Figure 7 shows concentrations of selected first- and later-generation oxidation products, as well as dimers in the SOA produced under different aging conditions. Irrespective of the aging conditions, and even during the dark ozonolysis experiments (without addition of OH radicals), all samples contained MBTCA, the OH radical initiated oxidation product of α-pinene. It has been estimated that the ozonolysis of α-pinene results in the formation of OH radicals with a yield between 0.8 and 1.0 (Atkinson et al., 1997; Presto and Donahue, 2004). Therefore, without the use of an OH radical scavenger, a substantial fraction of α-pinene and other terpenes present in the mixture can be oxidized by OH radicals (Henry and Donahue, 2011). During the dark aging experiments (with SOA exposure to residual ozone), the concentrations of the marker compounds remained unchanged even after 9 h of SOA exposure, indicating that all OH radicals produced from the BVOC ozonolysis were immediately consumed in the first hour of the reaction (Fig. 7a). The concentrations of the first-generation products and the dimers did not change during the dark aging experiments either. In contrast, the concentration of MBTCA increased when OH radicals were introduced into the system (Fig. 7b) followed by a decrease in the concentration of pinonic acid and pinic acid, confirming that pinonic acid is further oxidized into MBTCA (Müller et al., 2008).

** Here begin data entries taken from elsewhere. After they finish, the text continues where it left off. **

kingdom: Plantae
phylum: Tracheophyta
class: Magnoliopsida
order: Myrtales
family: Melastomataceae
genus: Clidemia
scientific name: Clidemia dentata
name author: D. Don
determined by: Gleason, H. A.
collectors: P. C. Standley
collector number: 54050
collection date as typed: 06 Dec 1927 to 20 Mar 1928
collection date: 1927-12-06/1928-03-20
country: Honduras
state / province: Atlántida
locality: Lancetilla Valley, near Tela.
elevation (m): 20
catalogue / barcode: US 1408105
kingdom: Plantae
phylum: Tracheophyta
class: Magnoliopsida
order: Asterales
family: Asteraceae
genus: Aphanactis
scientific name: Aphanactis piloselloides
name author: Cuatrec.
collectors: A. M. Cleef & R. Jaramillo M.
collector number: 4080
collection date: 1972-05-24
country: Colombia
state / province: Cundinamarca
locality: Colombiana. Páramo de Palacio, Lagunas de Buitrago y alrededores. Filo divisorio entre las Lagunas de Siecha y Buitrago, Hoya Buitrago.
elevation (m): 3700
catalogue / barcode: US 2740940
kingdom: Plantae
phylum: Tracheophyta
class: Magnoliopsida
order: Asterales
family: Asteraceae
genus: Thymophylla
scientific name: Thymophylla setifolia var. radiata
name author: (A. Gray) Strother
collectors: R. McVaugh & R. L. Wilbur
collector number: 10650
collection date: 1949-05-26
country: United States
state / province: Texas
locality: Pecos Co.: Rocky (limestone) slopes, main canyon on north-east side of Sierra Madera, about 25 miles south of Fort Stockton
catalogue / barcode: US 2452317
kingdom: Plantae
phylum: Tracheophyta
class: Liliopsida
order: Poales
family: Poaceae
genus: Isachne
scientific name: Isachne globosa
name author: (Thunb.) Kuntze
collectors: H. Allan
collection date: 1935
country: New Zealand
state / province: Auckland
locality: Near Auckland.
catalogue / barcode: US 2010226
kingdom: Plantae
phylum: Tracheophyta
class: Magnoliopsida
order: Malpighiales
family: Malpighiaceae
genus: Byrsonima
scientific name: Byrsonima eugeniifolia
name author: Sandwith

In the UV-only aging experiments the concentrations of all marker compounds in the SOA remained unaffected suggesting that the observed changes in the photolysis experiments with OH radicals (discussed above) are due to the OH radical initiated chemistry rather than photolytic degradation of the first-generation products. Irrespective of the tested conditions, the contribution of the dimers to the SOA mass showed no statistical difference (Table S2) indicating that none of the studied conditions have an effect on dimer decomposition or formation.